WebART activities in 2014: search, research & the unarchived Web

posted Oct 14, 2014
2014 has been an eventful year for WebART: several papers were accepted at major conferences, and we have presented at a multitude of events. This post summarizes some of our work until September 2014.

In May 2014, we presented work at the IIPC General Assembly: "Scholarly use and issues of web archives". Anat Ben-David presented joint work on Search as Research, and the methodological implications of using searchable Web archives for research. A paper on this topic is published in a special issue of the Alexandria journal on web archiving [1].

Secondly, we have explored the contents of the Dutch Web archive, and moved from studying just the archived pages, to studying the unarchived Web. By using the archives´contents and the link structure, we categorized the archived contents, but also provided estimates on the size of the unarchived parts of the Dutch Web. In addition to that, we created representations of unarchived contents using aggregated anchor text (text describing the links in the archive). This work has been documented in a short paper for the SIGIR 2014 conference [2], and a full paper at the IEEE/ACM Joint conference on Digital Libraries 2014 [3]. In the latter conference, our paper has been shortlisted for the best paper award. 

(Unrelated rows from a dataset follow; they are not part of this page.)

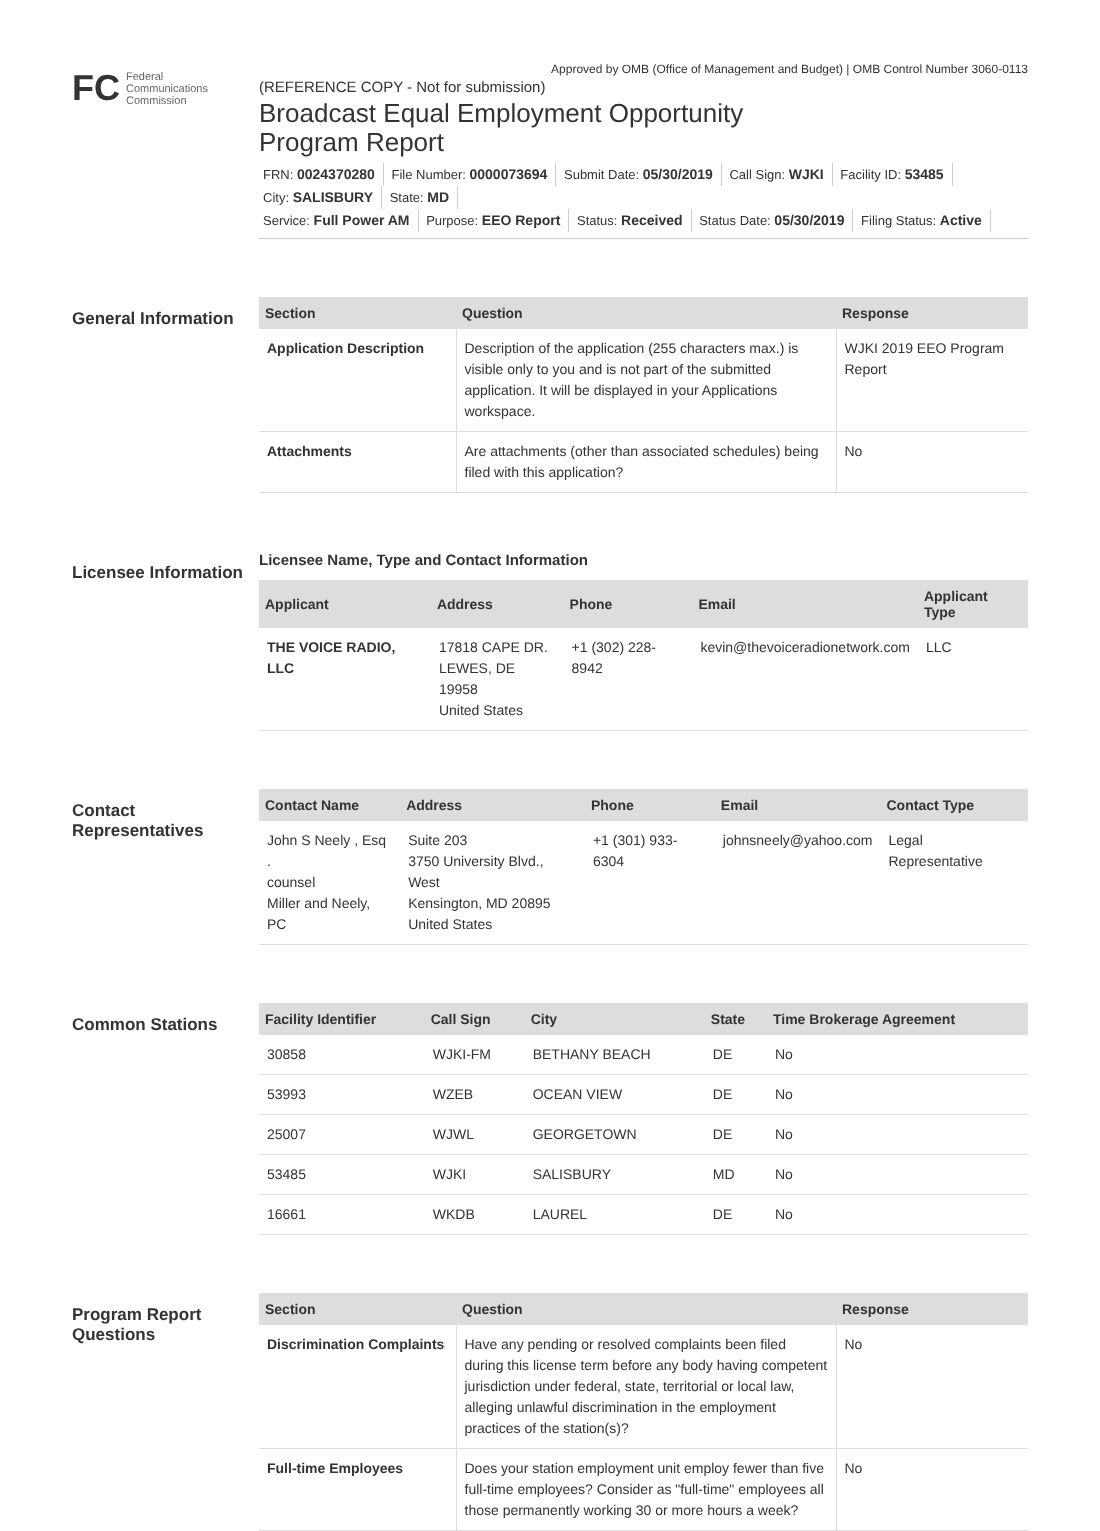Approved by OMB (Office of Management and Budget) | OMB Control Number 3060-0113
FC
Federal
Communications
Commission
(REFERENCE COPY - Not for submission)
Broadcast Equal Employment Opportunity
Program Report
FRN: 0024370280 File Number: 0000073694 Submit Date: 05/30/2019 Call Sign: WJKI Facility ID: 53485 City: SALISBURY State: MD
Service: Full Power AM Purpose: EEO Report Status: Received Status Date: 05/30/2019 Filing Status: Active
General Information
| Section | Question | Response |
| --- | --- | --- |
| Application Description | Description of the application (255 characters max.) is visible only to you and is not part of the submitted application. It will be displayed in your Applications workspace. | WJKI 2019 EEO Program Report |
| Attachments | Are attachments (other than associated schedules) being filed with this application? | No |
Licensee Information
Licensee Name, Type and Contact Information
| Applicant | Address | Phone | Email | Applicant Type |
| --- | --- | --- | --- | --- |
| THE VOICE RADIO, LLC | 17818 CAPE DR. LEWES, DE 19958 United States | +1 (302) 228-8942 | kevin@thevoiceradionetwork.com | LLC |
Contact Representatives
| Contact Name | Address | Phone | Email | Contact Type |
| --- | --- | --- | --- | --- |
| John S Neely , Esq . counsel Miller and Neely, PC | Suite 203 3750 University Blvd., West Kensington, MD 20895 United States | +1 (301) 933-6304 | johnsneely@yahoo.com | Legal Representative |
Common Stations
| Facility Identifier | Call Sign | City | State | Time Brokerage Agreement |
| --- | --- | --- | --- | --- |
| 30858 | WJKI-FM | BETHANY BEACH | DE | No |
| 53993 | WZEB | OCEAN VIEW | DE | No |
| 25007 | WJWL | GEORGETOWN | DE | No |
| 53485 | WJKI | SALISBURY | MD | No |
| 16661 | WKDB | LAUREL | DE | No |
Program Report Questions
| Section | Question | Response |
| --- | --- | --- |
| Discrimination Complaints | Have any pending or resolved complaints been filed during this license term before any body having competent jurisdiction under federal, state, territorial or local law, alleging unlawful discrimination in the employment practices of the station(s)? | No |
| Full-time Employees | Does your station employment unit employ fewer than five full-time employees? Consider as "full-time" employees all those permanently working 30 or more hours a week? | No |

On the system and data side, joint work related to efficient retrieval and suggestions has been accepted to the ECIR conference [4,5]. Furthermore, research on support of cognitive search stages in search systems and interfaces was presented at the Information Interaction in Context (IIiX) conference 2014 [6], and awarded with a best presentation award.

The next event on the agenda is the "Webarchivering in Nederland" (Web archiving in the Netherlands) symposium, which includes international and Dutch speakers presenting about the topic of Web archiving and the use of Web archives. The presentation of WebART at this event is entitled "Enabling Scholarly Research in the KB Web Archive".